Гораций воодушевлен сознанием необозримых пространств Римской империи, небывалой властью императора, которого боится всякий житель самой отдаленной страны, вообще смелостью и отвагой человека, которому теперь уже не страшны никакие моря и океаны. Мы читаем у Горация (I, 3, 9-24): Знать, из дуба иль меди грудь Тот имел, что дерзнул первым свой хрупкий челн Вверить грозным волнам: ему Страх внушить не могли Африка злой порыв В дни борьбы с Аквилоном, всход Льющих ливни Гиад, ярости полный Нот — Бурных Адрия вод судья: Хочет — волны взметет, хочет — уложит вновь. Поступь смерти страшна ль была Для того, кто без слез чудищ морских видал, Гребни вздувшихся грозно волн, Скал ужасных гряды Акрокеравния? Пользы нет, что премудрый бог Свет на части рассек, их разобщил водой, Раз безбожных людей ладьи Смеют все ж проплывать вод заповедных ширь. (Гинцбург.)
Однако тот же Гораций прославился на весь мир своими изящными стихотворениями, в которых он вместо грандиозных войн, мировой политики и общественной деятельности призывает к мирной и дружеской пирушке, к самой обыкновенной и простой, а часто и игривой и кокетливой любви с той аргументацией, что мы-де все равно скоро все погибнем.
Знает Гораций и того управляющего человеком гения, который вместе с ним рождается, сопровождает каждое мгновение его жизни и (что самое удивительное) вместе с ним и умирает («Послания» Горация, II, 2, 187-189).
Значит, до какой же степени, по Горацию, отдельный человек и мал, и слаб, и ничтожен, что даже его гений так же смертен, как и он.
Трагедии Сенеки удивляют психологизмом, даже физиологизмом характеров и сцен, натурализмом, часто доходящим до изображения неврозов и истерии. Но вот что читаем о мощи человека в трагедии Сенеки «Медея» (429-444):
Даже у Овидия, который прославился изяществом своих образов, а также декламационной певучестью и пластикой своего стиля, мы находим такие монументальные картины, как полет по воздуху Дедала и Икара на своих искусственных крыльях или безумное дерзание Фаэтона, который захотел управлять колесницей самого Солнца и ценой собственной гибели пролететь все мировое пространство.
Петроний (I в. н.э.) дает небывалое по своей остроте разоблачение морального распада в римском обществе, разоблачение авантюризма, нигилизма и разврата.
Апулей (II в. н.э.) создавал такие сильные и страстные характеры и сцены, которые можно сравнить только с шекспировскими.

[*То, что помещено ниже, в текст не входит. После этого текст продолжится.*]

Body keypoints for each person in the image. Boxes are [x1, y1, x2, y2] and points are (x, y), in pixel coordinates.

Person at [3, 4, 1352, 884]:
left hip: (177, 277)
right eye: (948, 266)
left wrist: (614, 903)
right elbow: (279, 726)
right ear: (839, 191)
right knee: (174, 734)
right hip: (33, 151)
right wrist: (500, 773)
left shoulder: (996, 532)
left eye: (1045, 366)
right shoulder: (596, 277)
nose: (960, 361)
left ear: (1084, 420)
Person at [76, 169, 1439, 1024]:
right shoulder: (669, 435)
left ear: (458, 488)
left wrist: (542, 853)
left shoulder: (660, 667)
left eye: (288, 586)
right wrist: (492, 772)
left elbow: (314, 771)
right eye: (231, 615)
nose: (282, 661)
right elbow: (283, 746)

Таким образом, римская литература — это в основном расширенный, углубленный или, вообще говоря, интенсифицированный эллинизм, то есть органическое соединение универсализма и индивидуализма, когда грандиозность, возвышенность, чувство достоинства, риторика и динамика изображения соединились с беспощадной трезвостью оценок, практически деловым и прозаическим подходом к жизни, страстностью чувств и натурализмом. Все это делало римлян людьми гораздо более трезвыми и деловыми, чем были греки, и все это лишало их литературную практику греческой фантастичности, склонности к философии, углублению в бесконечные проблемы духа. Однако это не было у них каким-то падением античной культуры. Наоборот, фантастическая мифология, углубление в изощренную поэтическую практику и упоение философско-теоретической мыслью — все это было для них уже пройденным этапом, и их оригинальность заключалась именно в постоянном стремлении создавать грандиозные формы в литературе и жизни, для которых эллинизм был только слабым началом.
Кроме того, когда говорят о римском практицизме, то весьма недооценивают римской страстности и римского пафоса строительства жизни. Все это делало римскую литературу не только весьма оригинальной, но и более зрелой.

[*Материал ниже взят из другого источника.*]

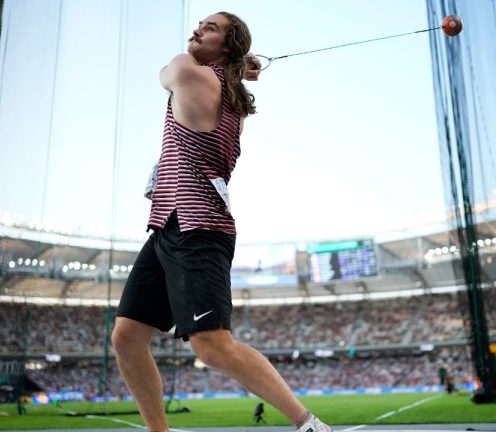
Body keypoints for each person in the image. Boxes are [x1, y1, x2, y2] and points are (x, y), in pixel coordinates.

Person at [111, 12, 332, 432]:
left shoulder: (187, 72)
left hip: (199, 230)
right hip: (167, 225)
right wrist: (238, 63)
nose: (196, 30)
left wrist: (238, 63)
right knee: (126, 338)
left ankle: (308, 425)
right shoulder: (229, 92)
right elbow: (232, 77)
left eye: (209, 28)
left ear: (227, 47)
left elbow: (165, 73)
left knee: (212, 346)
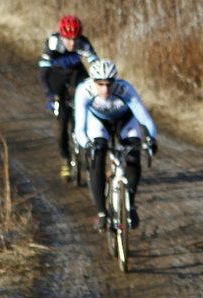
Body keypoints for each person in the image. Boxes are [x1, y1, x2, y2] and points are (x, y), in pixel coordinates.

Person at [74, 59, 158, 231]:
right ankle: (102, 213)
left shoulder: (125, 89)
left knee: (134, 156)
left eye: (109, 84)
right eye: (100, 84)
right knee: (97, 159)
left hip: (124, 121)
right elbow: (79, 129)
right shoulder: (84, 90)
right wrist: (87, 144)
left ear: (115, 81)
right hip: (98, 123)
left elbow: (145, 119)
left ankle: (131, 205)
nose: (105, 89)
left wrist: (151, 139)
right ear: (93, 82)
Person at [38, 14, 100, 178]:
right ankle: (65, 158)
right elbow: (44, 74)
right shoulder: (52, 43)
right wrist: (50, 95)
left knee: (85, 106)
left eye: (75, 39)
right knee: (61, 122)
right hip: (56, 75)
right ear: (62, 36)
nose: (72, 43)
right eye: (68, 39)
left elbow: (96, 66)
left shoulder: (84, 43)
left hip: (76, 73)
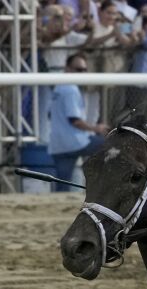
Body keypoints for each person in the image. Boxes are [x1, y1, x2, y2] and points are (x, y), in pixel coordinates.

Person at [47, 51, 107, 191]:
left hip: (58, 144)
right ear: (67, 69)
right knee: (110, 144)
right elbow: (75, 120)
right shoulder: (70, 89)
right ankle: (104, 186)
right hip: (75, 142)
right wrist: (96, 129)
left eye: (85, 70)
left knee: (62, 186)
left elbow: (49, 114)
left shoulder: (59, 87)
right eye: (79, 70)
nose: (82, 73)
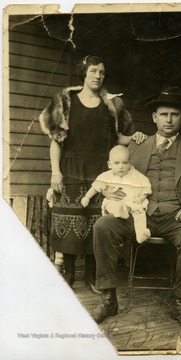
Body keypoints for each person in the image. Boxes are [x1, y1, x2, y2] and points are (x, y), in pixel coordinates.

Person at [92, 86, 181, 334]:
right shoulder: (137, 146)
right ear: (154, 117)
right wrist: (107, 192)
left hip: (176, 216)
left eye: (174, 114)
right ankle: (108, 299)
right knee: (103, 226)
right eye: (163, 114)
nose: (168, 119)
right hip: (140, 213)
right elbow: (113, 174)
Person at [39, 55, 147, 290]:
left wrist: (135, 137)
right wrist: (55, 172)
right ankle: (68, 275)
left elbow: (118, 138)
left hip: (101, 172)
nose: (98, 76)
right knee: (67, 220)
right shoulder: (65, 102)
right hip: (70, 169)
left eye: (102, 72)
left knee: (95, 221)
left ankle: (90, 275)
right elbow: (56, 141)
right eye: (93, 71)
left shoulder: (112, 105)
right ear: (84, 74)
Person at [81, 145, 152, 243]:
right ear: (110, 165)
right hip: (115, 203)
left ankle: (141, 234)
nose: (121, 166)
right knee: (110, 204)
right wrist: (87, 197)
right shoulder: (106, 176)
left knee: (140, 214)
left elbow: (146, 187)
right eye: (117, 163)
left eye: (125, 163)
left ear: (130, 164)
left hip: (132, 203)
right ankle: (120, 211)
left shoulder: (136, 175)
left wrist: (141, 197)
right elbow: (95, 187)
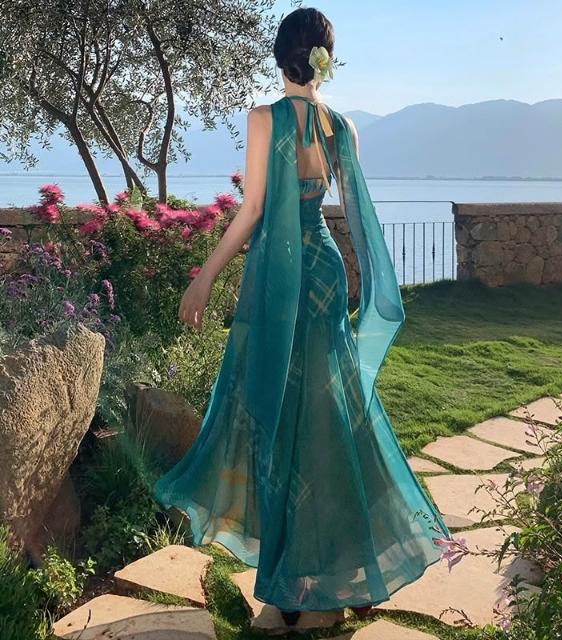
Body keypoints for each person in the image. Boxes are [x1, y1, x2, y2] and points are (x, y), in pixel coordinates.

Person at [154, 6, 450, 628]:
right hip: (323, 274)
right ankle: (351, 569)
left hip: (279, 278)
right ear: (324, 60)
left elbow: (253, 210)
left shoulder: (264, 119)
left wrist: (204, 277)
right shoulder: (343, 126)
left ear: (280, 55)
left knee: (279, 415)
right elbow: (355, 212)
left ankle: (290, 590)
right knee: (333, 417)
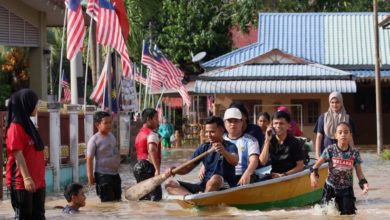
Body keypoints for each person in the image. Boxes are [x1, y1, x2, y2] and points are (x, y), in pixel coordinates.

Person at [165, 116, 238, 195]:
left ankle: (202, 199)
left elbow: (235, 161)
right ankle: (194, 200)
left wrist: (224, 152)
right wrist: (174, 170)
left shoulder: (230, 146)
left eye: (212, 132)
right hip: (205, 185)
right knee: (169, 184)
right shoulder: (203, 147)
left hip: (224, 185)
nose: (208, 135)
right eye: (207, 132)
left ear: (221, 130)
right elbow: (187, 168)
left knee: (215, 179)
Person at [310, 122, 368, 215]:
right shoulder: (330, 150)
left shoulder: (354, 153)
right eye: (340, 132)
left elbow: (359, 174)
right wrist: (313, 177)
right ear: (335, 135)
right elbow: (315, 167)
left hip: (347, 189)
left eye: (346, 132)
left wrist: (364, 185)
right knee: (328, 214)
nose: (343, 135)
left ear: (350, 135)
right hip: (330, 188)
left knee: (348, 216)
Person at [5, 89, 46, 220]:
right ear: (26, 103)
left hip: (38, 181)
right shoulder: (15, 127)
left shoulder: (29, 125)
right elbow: (18, 154)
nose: (37, 106)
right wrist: (27, 178)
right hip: (22, 182)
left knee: (39, 216)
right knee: (24, 216)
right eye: (35, 103)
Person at [86, 111, 121, 202]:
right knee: (107, 202)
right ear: (97, 125)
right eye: (106, 123)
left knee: (118, 201)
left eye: (110, 122)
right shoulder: (94, 140)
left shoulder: (112, 136)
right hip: (103, 175)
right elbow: (89, 159)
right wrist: (90, 177)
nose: (109, 125)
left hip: (115, 175)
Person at [259, 111, 305, 179]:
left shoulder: (294, 142)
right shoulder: (270, 140)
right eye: (275, 123)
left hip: (291, 177)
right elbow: (262, 162)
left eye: (281, 123)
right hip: (274, 176)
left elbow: (300, 166)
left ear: (288, 125)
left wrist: (284, 175)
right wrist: (267, 140)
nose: (278, 126)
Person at [314, 92, 355, 159]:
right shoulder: (323, 117)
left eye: (337, 102)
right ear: (329, 103)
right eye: (332, 102)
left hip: (343, 154)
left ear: (341, 102)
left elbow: (350, 138)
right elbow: (319, 137)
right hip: (326, 154)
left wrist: (352, 155)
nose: (334, 105)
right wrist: (317, 156)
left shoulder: (347, 118)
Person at [223, 108, 259, 185]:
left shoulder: (251, 140)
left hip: (243, 175)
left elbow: (254, 161)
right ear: (225, 123)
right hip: (223, 176)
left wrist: (247, 174)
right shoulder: (220, 139)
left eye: (236, 121)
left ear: (242, 122)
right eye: (229, 121)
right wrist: (204, 167)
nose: (232, 124)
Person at [133, 108, 162, 201]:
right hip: (148, 167)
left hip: (138, 168)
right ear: (149, 119)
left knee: (143, 199)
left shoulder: (139, 134)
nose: (158, 121)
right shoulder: (152, 134)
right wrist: (157, 170)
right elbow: (152, 150)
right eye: (156, 118)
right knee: (155, 199)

Последние века античного мира являются глубоким и органическим смешением исконно греческих и исконно римских элементов, где римская духовная культура действовала нисколько не меньше, чем культура греческая.
3. Периодизация римской литературы.
Так же как и греческую литературу, римскую литературу необходимо делить на периоды — доклассический, классический и послеклассический.